===== SUPPLIED RECORDS =====

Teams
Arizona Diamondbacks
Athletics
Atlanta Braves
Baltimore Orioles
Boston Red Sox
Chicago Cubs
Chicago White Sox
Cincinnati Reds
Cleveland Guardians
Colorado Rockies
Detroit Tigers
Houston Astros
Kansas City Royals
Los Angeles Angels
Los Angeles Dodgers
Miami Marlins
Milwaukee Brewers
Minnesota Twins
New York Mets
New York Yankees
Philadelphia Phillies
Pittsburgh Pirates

=====

**WORK TO COMPLETE:**
Only lines with the word "Angeles" count here; copy every one from the records.

**WRITTEN SOLUTION:**
Los Angeles Angels
Los Angeles Dodgers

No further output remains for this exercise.